I think my DS was anxious at uni. He told me he didn’t like being in his room alone and never shut the door so people could just pop in anytime. I think he’s made a lot of effort to make friends. His GF seems a bit wild but I think they both helped each other out a lot in the first year. I like her.

OP posts:
BusMumsHoliday · 23/07/2025 09:51

He's a 19 year old and sounds exactly like all the students I teach - and doing a lot better than some!

He should get a loan for fees and a living expenses loan: they are separate. The living expenses loan probably won't cover London rent and might not even cover other living expenses, but it's not nothing.

When you're back from holiday, set a budget with him that's realistic and affordable for you.
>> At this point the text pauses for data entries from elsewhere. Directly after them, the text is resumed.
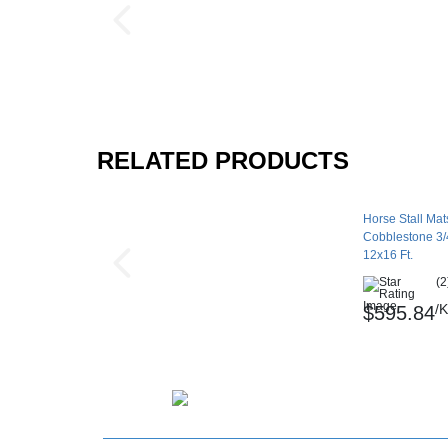
RELATED PRODUCTS
Horse Stall Mats
Cobblestone 3/4
12x16 Ft.
(2
/K
$595.84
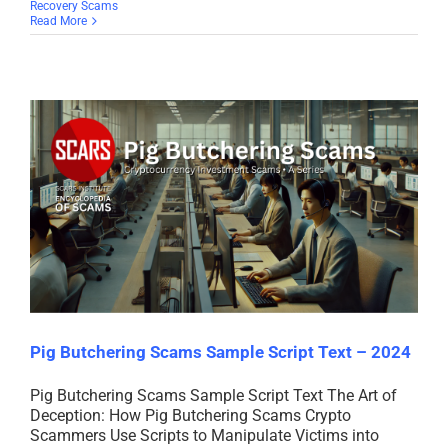
Recovery Scams
Read More
Pig Butchering Scams Sample Script Text – 2024
Pig Butchering Scams Sample Script Text The Art of
Deception: How Pig Butchering Scams Crypto
Scammers Use Scripts to Manipulate Victims into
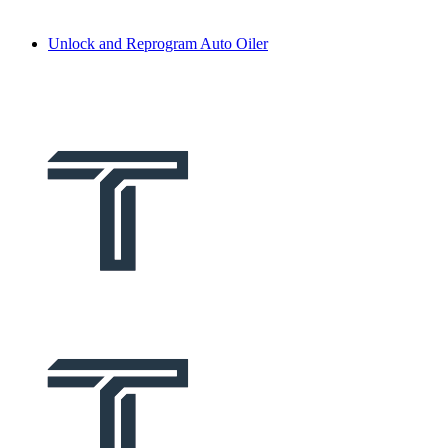
Unlock and Reprogram Auto Oiler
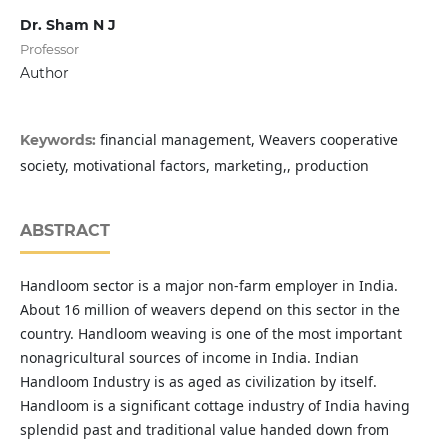
Dr. Sham N J
Professor
Author
financial management, Weavers cooperative
Keywords:
society, motivational factors, marketing,, production
ABSTRACT
Handloom sector is a major non-farm employer in India.
About 16 million of weavers depend on this sector in the
country. Handloom weaving is one of the most important
nonagricultural sources of income in India. Indian
Handloom Industry is as aged as civilization by itself.
Handloom is a significant cottage industry of India having
splendid past and traditional value handed down from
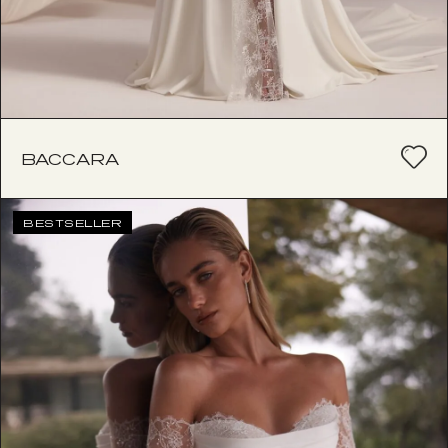
BACCARA
BESTSELLER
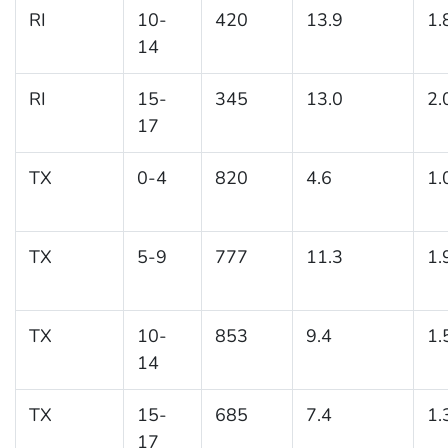
RI
10-
420
13.9
1.
14
RI
15-
345
13.0
2.
17
TX
0-4
820
4.6
1.
TX
5-9
777
11.3
1.
TX
10-
853
9.4
1.
14
TX
15-
685
7.4
1.
17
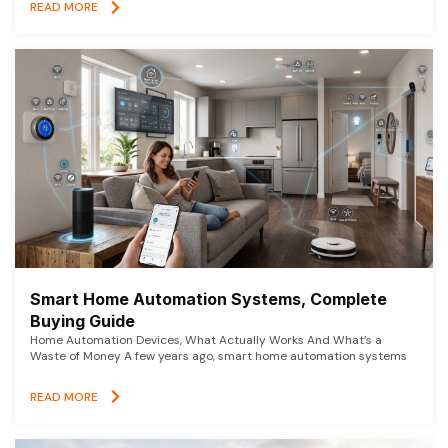
READ MORE
Smart Home Automation Systems, Complete
Buying Guide
Home Automation Devices, What Actually Works And What’s a
Waste of Money A few years ago, smart home automation systems
READ MORE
He will mess up and run out of money but that's how he'll learn.

I'd do your best to blank the moaning for now but have a word before the next break that if he's choosing to go on a free holiday then he needs to show some good grace about it.

Bushmillsbabe · 23/07/2025 09:52

What course is he doing? Does he have time to get a job? My uni course was 40 hours lectures per week, plus around 20 hours plus independent study. Plus in years 2 and 3 we had to move to a different town every couple months for placements so getting a job was challenging. But if he is on a standard uni course then he should definitely get a job. He presumably chose to go to uni in London, and knew it was expensive? So he then needs to get a job to sustain his choices.

Ammina · 23/07/2025 09:53

Maybe compartmentalize. Being a pain on holiday is a phase most of them go through and maybe it's just your turn for that. It doesn't mean you should just put up with his attitude but there are particular stresses on holiday.
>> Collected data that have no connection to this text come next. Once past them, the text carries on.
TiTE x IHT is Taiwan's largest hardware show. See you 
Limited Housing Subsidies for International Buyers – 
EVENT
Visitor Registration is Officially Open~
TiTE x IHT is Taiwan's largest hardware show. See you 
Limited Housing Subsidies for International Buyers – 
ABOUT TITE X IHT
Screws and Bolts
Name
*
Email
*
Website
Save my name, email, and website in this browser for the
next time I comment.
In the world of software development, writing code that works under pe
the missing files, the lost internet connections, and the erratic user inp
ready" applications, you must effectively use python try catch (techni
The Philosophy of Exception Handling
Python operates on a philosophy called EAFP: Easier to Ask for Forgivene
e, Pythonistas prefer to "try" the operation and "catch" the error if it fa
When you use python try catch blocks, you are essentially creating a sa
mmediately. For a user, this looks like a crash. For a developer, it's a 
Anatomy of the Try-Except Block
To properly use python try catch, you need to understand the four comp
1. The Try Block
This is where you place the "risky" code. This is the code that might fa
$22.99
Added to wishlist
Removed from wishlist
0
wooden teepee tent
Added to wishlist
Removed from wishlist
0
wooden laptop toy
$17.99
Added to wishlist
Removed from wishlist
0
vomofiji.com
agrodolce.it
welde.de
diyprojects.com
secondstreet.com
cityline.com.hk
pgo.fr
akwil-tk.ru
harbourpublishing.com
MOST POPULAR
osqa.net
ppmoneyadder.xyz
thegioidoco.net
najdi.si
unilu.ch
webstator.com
I love that you have listed out all the stuff he's managed, the progress he's made. But yes it does sound like he needs a summer job. And that he "needs to need a summer job" too - it'll be great for him and he can handle it now, so being a bit short of cash to force that no bad thing.

Re uni loans, what happens to the maintenance part of his loan? Even if he can only get min loan that is nearly £7k on top of his fees.

BeachLife2 · 23/07/2025 09:53

The financial aspect doesn't make much sense. Tuition fees are totally separate from living costs. All DC can get a loan to cover the full cost of their fees. They also get a loan for living costs- the amount depends on their parents' income.

£500 a month is not much to cover both bills and living costs in London (albeit I wouldn't expect it to cover constant Deliveroos and Ubers).

Many on MN are desperate to send their DC up chimneys ASAP. However, I would far rather they didn't work during term time if at all possible so they can take advantage of the educational and other opportunities at uni.

I also think there's a big difference in the time they'll have to work depending on what they're studying. A student doing sociology at Salford will have a lot more free time than if they were doing law at UCL.

Ryeman · 23/07/2025 09:55

I'm confused about his student loan - the tuition fee loan should cover uni fees but he should be able to get a maintenance loan on top?

EggnogNoggin · 23/07/2025 09:56

The attitude wouldn't bother me because he will.come back around but from your husbands point of view, why the fuck would he want to work hard and give his son money to piss up against the wall as spends for JustEat etc?

In his shoes I'd be paying the rent directly and nothing more.

Lakesandmountainsaremything · 23/07/2025 09:58

I agree Yabbereork. At 55 myself I don’t feel the need to go wild. I put this down to my 18-25 years when I worked abroad, went to Uni, dated boys from all over the world, and basically went a bit crazy. I’ve friends who want to club till 3am now and I’m just not interested or feel the need.

After reading this I am assured it’s normal, but the £ is an issue. I’ve offered to help him sell things on Vinted when we get back and he needs to budget and get a job. Deep down I think we have spoilt him a bit. He’s the eldest and got everything.

OP posts:
ArtfulUser · 23/07/2025 09:59

He’s moving into a house next year and just asked my DH for extra money (after Uni fees, halls costs he has £500 a month) because he’ll have to pay bills.

He what? Some working adults dont have £500 cash a month left over. No to extra money and he can budget for his new lifestyle himself.